Showing a sequence converges to $L$ by showing that $|a_n - L| \leq K/n^p$ I would like to understand the following theorem: _"Let $(a_n:n\in \mathbb N)$ be a sequence and $L \in \mathbb R$. If "$|a_n - L| \leq K/n^p$ for some positive number $K$ and natural number $p$, for all $n \in \mathbb N$, then the sequence converges to $L$"._ However, the following proof doesn't seem to make any sense at all: _"Let $0 \lt \epsilon$ and $N \gt \sqrt[n]{K/\epsilon}$. Then $|a_n - L| \leq K/n^p \leq K/N^p \leq \epsilon$, for all $n \gt N$."_ First of all, the theorem states that it applies for _all_ natural numbers $n \in \mathbb N$. But in the proof, it only applies for numbers $n$ that are _greater_ than $\sqrt[n]{K/\epsilon}$ for each $0 \lt \epsilon$. Is this some typo I'm reading somewhere, or is there something I'm not quite understanding?
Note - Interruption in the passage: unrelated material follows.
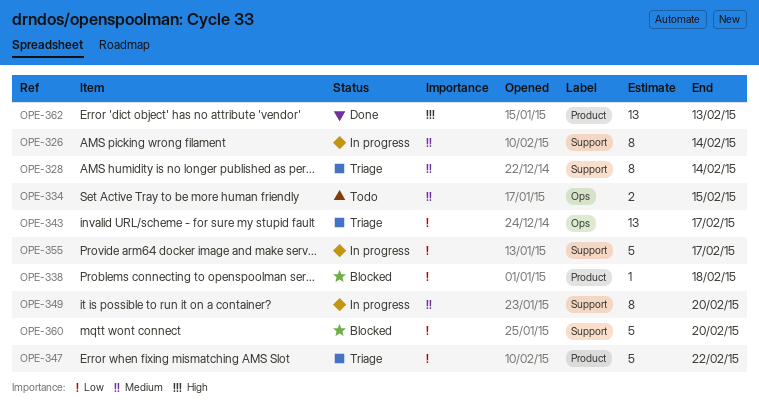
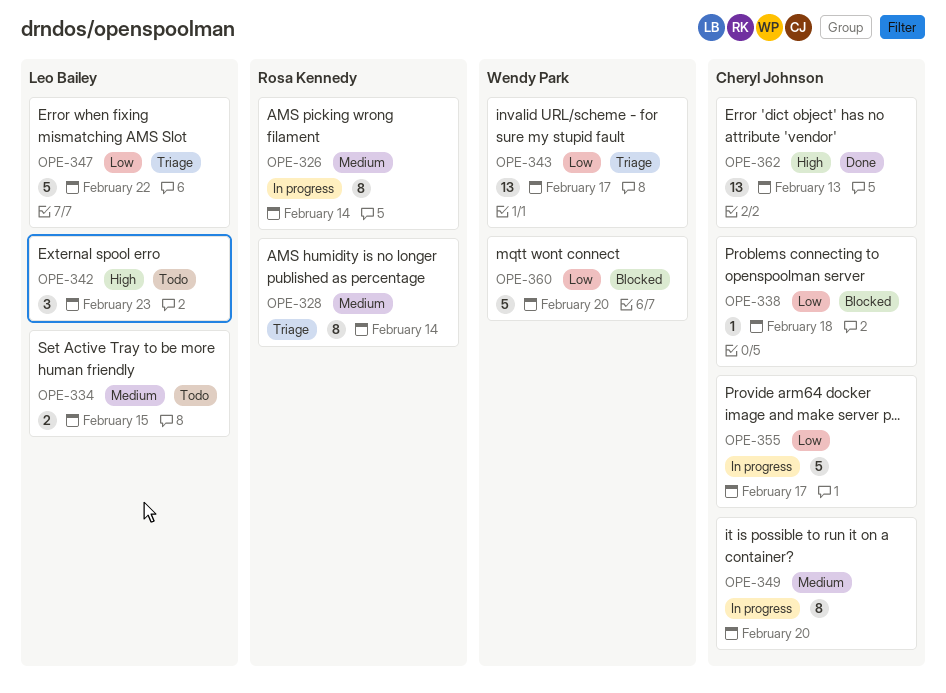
OPE-342: none -> present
Thanks in advance.

To show that $a_n \to L$ you have to show that given $\epsilon >0$ there exists $n_0$ such that $|a_n-L| <\epsilon$ for $n \geq n_0$. You don't have to prove this for all $n$; in fact, inmost cases the inequality fails for small values of $n$. In this proof $n_0=(\frac K {\epsilon})^{1/n}$.

EDIT

Of course, the hypothesis can also be weakened by saying that the inequality holds for $n \geq n_1$ for some positive integer $n_1$. But this automatically implies that the inequality holds for all $n$ with a different (larger) constant $K$. So, as far as applicability of this result is concerned we may as well say that the inequality holds for all $n$.